**Problem:**
Lines from the entries below that hold "wrist" form the answer; copy all of them.

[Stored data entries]
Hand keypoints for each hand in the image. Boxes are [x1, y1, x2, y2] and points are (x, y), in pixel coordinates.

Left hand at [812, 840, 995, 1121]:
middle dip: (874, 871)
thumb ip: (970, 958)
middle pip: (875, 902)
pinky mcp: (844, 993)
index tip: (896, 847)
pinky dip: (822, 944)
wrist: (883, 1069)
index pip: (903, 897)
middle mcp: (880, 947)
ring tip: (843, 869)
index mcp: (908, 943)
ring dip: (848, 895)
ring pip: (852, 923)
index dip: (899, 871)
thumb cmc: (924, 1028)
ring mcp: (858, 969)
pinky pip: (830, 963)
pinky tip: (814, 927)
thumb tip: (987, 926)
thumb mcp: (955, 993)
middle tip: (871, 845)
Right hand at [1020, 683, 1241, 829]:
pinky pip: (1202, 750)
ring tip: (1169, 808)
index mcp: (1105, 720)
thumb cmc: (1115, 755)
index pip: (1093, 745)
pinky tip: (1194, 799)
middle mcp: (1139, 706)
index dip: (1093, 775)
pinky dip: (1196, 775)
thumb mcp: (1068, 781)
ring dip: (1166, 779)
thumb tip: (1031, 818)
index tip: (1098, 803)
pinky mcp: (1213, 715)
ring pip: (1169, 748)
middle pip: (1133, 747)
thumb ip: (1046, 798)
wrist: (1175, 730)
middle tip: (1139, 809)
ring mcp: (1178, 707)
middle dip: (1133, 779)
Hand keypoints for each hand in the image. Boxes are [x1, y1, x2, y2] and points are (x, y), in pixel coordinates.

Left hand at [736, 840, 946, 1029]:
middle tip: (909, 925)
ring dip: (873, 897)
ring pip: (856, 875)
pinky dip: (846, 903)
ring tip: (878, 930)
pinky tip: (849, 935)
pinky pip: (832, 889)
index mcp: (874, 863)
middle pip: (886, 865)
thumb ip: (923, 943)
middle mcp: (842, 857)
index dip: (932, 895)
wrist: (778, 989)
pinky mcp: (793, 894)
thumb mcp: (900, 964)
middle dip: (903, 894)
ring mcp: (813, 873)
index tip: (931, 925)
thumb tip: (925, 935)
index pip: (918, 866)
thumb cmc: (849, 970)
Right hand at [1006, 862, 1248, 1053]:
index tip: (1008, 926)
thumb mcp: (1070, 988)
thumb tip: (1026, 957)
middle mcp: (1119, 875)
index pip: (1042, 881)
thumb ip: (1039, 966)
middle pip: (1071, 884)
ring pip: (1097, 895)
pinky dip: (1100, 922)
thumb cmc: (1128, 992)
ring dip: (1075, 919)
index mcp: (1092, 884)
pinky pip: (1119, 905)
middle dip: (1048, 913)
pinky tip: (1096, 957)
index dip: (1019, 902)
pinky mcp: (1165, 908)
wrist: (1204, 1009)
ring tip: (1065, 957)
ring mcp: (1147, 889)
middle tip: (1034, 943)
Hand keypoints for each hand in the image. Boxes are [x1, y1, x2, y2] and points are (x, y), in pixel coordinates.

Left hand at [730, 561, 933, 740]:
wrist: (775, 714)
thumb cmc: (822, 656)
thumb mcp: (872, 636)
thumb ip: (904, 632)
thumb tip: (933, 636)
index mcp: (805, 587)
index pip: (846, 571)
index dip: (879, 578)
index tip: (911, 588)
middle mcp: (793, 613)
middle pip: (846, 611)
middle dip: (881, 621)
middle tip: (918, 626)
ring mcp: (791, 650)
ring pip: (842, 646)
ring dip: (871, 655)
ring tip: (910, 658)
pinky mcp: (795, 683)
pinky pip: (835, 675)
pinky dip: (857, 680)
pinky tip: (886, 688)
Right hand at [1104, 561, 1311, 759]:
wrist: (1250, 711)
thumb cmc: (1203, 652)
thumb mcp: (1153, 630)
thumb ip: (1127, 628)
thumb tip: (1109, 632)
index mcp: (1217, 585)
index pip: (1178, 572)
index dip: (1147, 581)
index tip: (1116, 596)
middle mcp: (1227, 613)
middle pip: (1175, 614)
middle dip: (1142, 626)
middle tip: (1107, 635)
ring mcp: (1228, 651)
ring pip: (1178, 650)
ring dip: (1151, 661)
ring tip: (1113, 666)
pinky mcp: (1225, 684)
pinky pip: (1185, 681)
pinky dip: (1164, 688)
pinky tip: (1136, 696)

**Answer to this exercise:**
wrist: (883, 1069)
wrist: (1175, 730)
wrist: (778, 989)
wrist: (1204, 1009)
wrist: (775, 714)
wrist: (1250, 711)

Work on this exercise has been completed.